### Instructions to follow
The expected answer is the data below, retyped exactly.

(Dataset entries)

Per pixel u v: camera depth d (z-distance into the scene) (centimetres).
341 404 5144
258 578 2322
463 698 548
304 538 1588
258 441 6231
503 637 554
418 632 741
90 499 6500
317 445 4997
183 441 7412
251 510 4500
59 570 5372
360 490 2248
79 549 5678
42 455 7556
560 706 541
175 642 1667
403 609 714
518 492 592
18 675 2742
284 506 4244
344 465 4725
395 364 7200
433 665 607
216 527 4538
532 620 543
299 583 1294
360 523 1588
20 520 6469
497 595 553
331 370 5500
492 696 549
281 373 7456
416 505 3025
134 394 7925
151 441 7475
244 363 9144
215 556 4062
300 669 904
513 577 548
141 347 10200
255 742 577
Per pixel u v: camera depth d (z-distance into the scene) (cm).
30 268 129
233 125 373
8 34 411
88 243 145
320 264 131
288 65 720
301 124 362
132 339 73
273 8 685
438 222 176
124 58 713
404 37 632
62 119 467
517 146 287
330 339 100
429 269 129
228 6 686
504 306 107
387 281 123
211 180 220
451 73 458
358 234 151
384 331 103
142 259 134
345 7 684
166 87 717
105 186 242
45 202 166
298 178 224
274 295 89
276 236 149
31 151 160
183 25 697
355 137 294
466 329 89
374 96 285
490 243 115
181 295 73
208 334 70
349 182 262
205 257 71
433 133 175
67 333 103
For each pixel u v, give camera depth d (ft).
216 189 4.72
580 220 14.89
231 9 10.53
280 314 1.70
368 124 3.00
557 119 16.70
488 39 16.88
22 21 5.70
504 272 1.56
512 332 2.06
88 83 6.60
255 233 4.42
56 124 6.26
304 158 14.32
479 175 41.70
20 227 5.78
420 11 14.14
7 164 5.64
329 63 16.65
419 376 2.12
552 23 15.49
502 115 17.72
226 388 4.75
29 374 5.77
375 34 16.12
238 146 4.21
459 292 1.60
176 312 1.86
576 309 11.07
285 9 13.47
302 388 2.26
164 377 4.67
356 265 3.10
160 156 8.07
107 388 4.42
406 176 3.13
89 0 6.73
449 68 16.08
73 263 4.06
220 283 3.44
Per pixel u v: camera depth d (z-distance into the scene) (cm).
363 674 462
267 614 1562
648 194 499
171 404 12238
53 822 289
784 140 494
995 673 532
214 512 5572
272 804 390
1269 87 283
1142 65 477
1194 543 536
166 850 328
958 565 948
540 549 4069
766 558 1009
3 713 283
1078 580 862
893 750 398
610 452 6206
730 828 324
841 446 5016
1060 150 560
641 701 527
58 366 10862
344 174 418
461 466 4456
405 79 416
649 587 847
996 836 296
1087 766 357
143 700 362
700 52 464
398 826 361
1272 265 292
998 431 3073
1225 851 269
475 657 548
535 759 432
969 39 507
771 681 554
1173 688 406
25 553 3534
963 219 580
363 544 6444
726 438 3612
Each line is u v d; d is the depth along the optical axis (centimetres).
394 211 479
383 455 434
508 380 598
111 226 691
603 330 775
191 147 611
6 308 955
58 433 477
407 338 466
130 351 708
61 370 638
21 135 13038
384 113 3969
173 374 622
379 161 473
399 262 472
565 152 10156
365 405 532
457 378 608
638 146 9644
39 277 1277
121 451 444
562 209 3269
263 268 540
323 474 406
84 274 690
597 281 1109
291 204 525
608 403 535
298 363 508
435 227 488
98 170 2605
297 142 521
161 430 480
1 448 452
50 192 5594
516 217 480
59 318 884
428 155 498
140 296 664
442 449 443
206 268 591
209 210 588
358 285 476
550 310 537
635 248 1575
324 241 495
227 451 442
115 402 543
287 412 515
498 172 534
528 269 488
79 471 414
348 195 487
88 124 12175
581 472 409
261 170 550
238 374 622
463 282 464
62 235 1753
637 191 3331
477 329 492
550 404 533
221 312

### Reply to the exercise
Per pixel u v: camera depth d (z-distance into the scene) (centimetres).
341 404 5144
258 578 2322
463 698 548
304 538 1588
258 441 6231
503 637 554
418 632 741
90 499 6500
317 445 4997
183 441 7412
251 510 4500
59 570 5372
360 490 2248
79 549 5678
42 455 7556
560 706 541
175 642 1667
403 609 714
518 492 592
18 675 2742
284 506 4244
344 465 4725
395 364 7200
433 665 607
216 527 4538
532 620 543
299 583 1294
360 523 1588
20 520 6469
497 595 553
331 370 5500
492 696 549
281 373 7456
416 505 3025
134 394 7925
151 441 7475
244 363 9144
215 556 4062
300 669 904
513 577 548
141 347 10200
255 742 577
Per pixel u v: camera depth d (z-distance into the scene) (cm).
30 268 129
233 125 373
8 34 411
88 243 145
320 264 131
288 65 720
301 124 362
132 339 73
273 8 685
438 222 176
124 58 713
404 37 632
62 119 467
517 146 287
330 339 100
429 269 129
228 6 686
504 306 107
387 281 123
211 180 220
451 73 458
358 234 151
384 331 103
142 259 134
345 7 684
166 87 717
105 186 242
45 202 166
298 178 224
274 295 89
276 236 149
31 151 160
183 25 697
355 137 294
466 329 89
374 96 285
490 243 115
181 295 73
208 334 70
349 182 262
205 257 71
433 133 175
67 333 103
For each pixel u v, give camera depth d (ft).
216 189 4.72
580 220 14.89
231 9 10.53
280 314 1.70
368 124 3.00
557 119 16.70
488 39 16.88
22 21 5.70
504 272 1.56
512 332 2.06
88 83 6.60
255 233 4.42
56 124 6.26
304 158 14.32
479 175 41.70
20 227 5.78
420 11 14.14
7 164 5.64
329 63 16.65
419 376 2.12
552 23 15.49
502 115 17.72
226 388 4.75
29 374 5.77
375 34 16.12
238 146 4.21
459 292 1.60
176 312 1.86
576 309 11.07
285 9 13.47
302 388 2.26
164 377 4.67
356 265 3.10
160 156 8.07
107 388 4.42
406 176 3.13
89 0 6.73
449 68 16.08
73 263 4.06
220 283 3.44
Per pixel u v: camera depth d (z-distance into the scene) (cm).
363 674 462
267 614 1562
648 194 499
171 404 12238
53 822 289
784 140 494
995 673 532
214 512 5572
272 804 390
1269 87 283
1142 65 477
1194 543 536
166 850 328
958 565 948
540 549 4069
766 558 1009
3 713 283
1078 580 862
893 750 398
610 452 6206
730 828 324
841 446 5016
1060 150 560
641 701 527
58 366 10862
344 174 418
461 466 4456
405 79 416
649 587 847
996 836 296
1087 766 357
143 700 362
700 52 464
398 826 361
1272 265 292
998 431 3073
1225 851 269
475 657 548
535 759 432
969 39 507
771 681 554
1173 688 406
25 553 3534
963 219 580
363 544 6444
726 438 3612
Each line is u v d; d is the depth along the optical axis (centimetres).
394 211 479
383 455 434
508 380 598
111 226 691
603 330 775
191 147 611
6 308 955
58 433 477
407 338 466
130 351 708
61 370 638
21 135 13038
384 113 3969
173 374 622
379 161 473
399 262 472
565 152 10156
365 405 532
457 378 608
638 146 9644
39 277 1277
121 451 444
562 209 3269
263 268 540
323 474 406
84 274 690
597 281 1109
291 204 525
608 403 535
298 363 508
435 227 488
98 170 2605
297 142 521
161 430 480
1 448 452
50 192 5594
516 217 480
59 318 884
428 155 498
140 296 664
442 449 443
206 268 591
209 210 588
358 285 476
550 310 537
635 248 1575
324 241 495
227 451 442
115 402 543
287 412 515
498 172 534
528 269 488
79 471 414
348 195 487
88 124 12175
581 472 409
261 170 550
238 374 622
463 282 464
62 235 1753
637 191 3331
477 329 492
550 404 533
221 312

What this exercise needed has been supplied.